宇野常寛という評論家について、近年はTVコメンテーターという印象を持っている人も多いかもしれない。しかし、本来は『ゼロ年代の想像力』や『リトル・ピープルの時代』といった著作に代表されるようにアニメや特撮、ドラマなどの分析から現在の社会を考察するカルチャー系の論客として知られた人物である。
そんな宇野氏が久しぶりに本格的なサブカルチャー評論『母性のディストピア』を上梓した。宮﨑駿、富野由悠季、押井守といった日本のアニメーションを彩ってきた巨匠たちの作品を通じて、戦後日本の課題を批判的にあぶり出した意欲作だ。
「虚構について語ることでしか表せない真実がある」と信じる彼が本書を通じて今の日本に問いかけたかったものとは何か? インタビューで直撃した。
■やり残したふたつの「宿題」
―『母性のディストピア』は宮﨑駿、富野由悠季、押井守というアニメーション作家たちの作家論が中心になっています。なぜ、今のタイミングでこの3人について論じようと?
宇野 『母性のディストピア』は僕にとってふたつの宿題に取り組んだ本なんです。ひとつは個人的な動機です。僕は富野由悠季について書くために物書きになった人間で、一番影響を受けてきました。しかし、その作家としての偉大さがあまり論じられてないという不満を持っていて。いつか本格的に取り上げたいと思っていました。

▸ 課題の目的: 原文のうち、「宇野常寛という評論家について」という語句を含むところから始まり「判的にあぶり出した意欲作だ。」で終わる部分を、一字も変えずにそのまま書き出してください。 このデータは使わなくてかまいません。

▸ 提供データ:

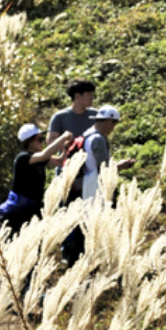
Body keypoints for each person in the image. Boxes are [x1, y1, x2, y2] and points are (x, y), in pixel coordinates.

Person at [62, 105, 134, 265]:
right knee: (93, 224)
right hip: (94, 188)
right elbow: (105, 168)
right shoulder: (98, 139)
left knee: (85, 223)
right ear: (108, 120)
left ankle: (77, 258)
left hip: (84, 185)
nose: (113, 128)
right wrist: (122, 165)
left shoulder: (87, 134)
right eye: (113, 123)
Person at [0, 124, 72, 235]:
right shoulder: (23, 158)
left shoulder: (39, 157)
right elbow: (45, 154)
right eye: (40, 139)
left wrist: (65, 147)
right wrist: (63, 137)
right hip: (19, 209)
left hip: (33, 207)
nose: (42, 142)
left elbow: (59, 161)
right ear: (30, 142)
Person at [46, 79, 97, 145]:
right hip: (69, 154)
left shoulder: (96, 115)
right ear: (77, 96)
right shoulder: (60, 117)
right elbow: (51, 141)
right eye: (88, 94)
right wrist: (68, 146)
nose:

▸ 解答:
宇野常寛という評論家について、近年はTVコメンテーターという印象を持っている人も多いかもしれない。しかし、本来は『ゼロ年代の想像力』や『リトル・ピープルの時代』といった著作に代表されるようにアニメや特撮、ドラマなどの分析から現在の社会を考察するカルチャー系の論客として知られた人物である。
そんな宇野氏が久しぶりに本格的なサブカルチャー評論『母性のディストピア』を上梓した。宮﨑駿、富野由悠季、押井守といった日本のアニメーションを彩ってきた巨匠たちの作品を通じて、戦後日本の課題を批判的にあぶり出した意欲作だ。